📖

Second Shift

by Hugh Howey


Genre
Science Fiction
Year
2012
Pages
266
Contents

13

Overview

Donald identifies Helen's silo and finally finds her in the records under the name Karma Brewer. The discovery gives him proof that she survived, but it also reveals that she lived a full life, married Rick Brewer, and had children and descendants without him.

This transforms Donald's search from uncertain hope into personal devastation. The chapter deepens his grief, sharpens his sense of everything stolen by the silos, and strains his emotional balance as Anna tries to pull him back to the present.

Summary

Donald uses an old schematic and his recovering memories to identify the correct facility as Silo 2, where he believes Helen was sent. While Anna showers and gets ready for Victor's funeral, Donald works through the silo records, relearning how to search the database and scrolling through the first generation's names and photographs.

Donald searches desperately for Helen under several possible names, trying family names and even names they once discussed for future children. The process unsettles him because the stranger's faces begin to blur his memory of Helen, and Anna's nearby presence complicates his grief; Donald feels physical desire for Anna, then reacts with guilt and reasserts his loyalty to his missing wife.

Acting on a sudden association with loyalty, Donald searches for the name "Karma," the name of his and Helen's dog. The search returns a single result: Karma Brewer. When Donald opens the file, he recognizes Helen in the badge photo and realizes she had lived inside Silo 2 under that name, holding jobs including teacher, school master, and judge.
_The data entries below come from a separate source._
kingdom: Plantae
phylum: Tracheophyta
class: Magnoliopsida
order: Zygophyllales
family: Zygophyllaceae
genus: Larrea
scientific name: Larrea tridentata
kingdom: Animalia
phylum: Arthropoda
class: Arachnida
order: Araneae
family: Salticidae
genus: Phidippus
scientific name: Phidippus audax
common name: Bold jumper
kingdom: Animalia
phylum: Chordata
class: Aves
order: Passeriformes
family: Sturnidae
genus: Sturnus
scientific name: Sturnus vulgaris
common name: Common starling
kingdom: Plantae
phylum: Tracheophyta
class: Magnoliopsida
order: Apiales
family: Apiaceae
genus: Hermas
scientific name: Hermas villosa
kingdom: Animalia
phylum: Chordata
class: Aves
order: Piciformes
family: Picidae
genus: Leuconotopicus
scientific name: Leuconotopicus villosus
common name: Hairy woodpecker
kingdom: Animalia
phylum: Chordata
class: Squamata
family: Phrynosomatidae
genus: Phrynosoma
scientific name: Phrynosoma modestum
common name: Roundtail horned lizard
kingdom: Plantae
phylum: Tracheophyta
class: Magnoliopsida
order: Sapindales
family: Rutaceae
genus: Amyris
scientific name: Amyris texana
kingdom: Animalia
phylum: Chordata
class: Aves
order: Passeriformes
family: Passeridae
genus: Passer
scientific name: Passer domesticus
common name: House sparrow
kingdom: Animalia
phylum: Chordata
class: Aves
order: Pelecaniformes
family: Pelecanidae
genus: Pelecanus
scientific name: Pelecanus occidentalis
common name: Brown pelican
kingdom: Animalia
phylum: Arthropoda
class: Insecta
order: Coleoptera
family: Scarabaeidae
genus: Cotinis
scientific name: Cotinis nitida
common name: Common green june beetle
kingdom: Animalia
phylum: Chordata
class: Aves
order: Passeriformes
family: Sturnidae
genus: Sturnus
Donald then reads further and learns that Helen lived to eighty-two. The record says she was survived by her husband, Rick Brewer, and two children, Athena and Mars. That revelation devastates Donald, because Helen not only lived a full life without him but married his best friend and had a family.

Anna comes up behind Donald and gently urges him to stop and leave for the funeral, but Donald continues opening the files of Helen's descendants. Seeing their daughter and later generations, with traces of Helen's face but none of his own features, breaks him completely. He sobs that they are "a hundred years too late," grasping the full emotional cost of what was taken from him.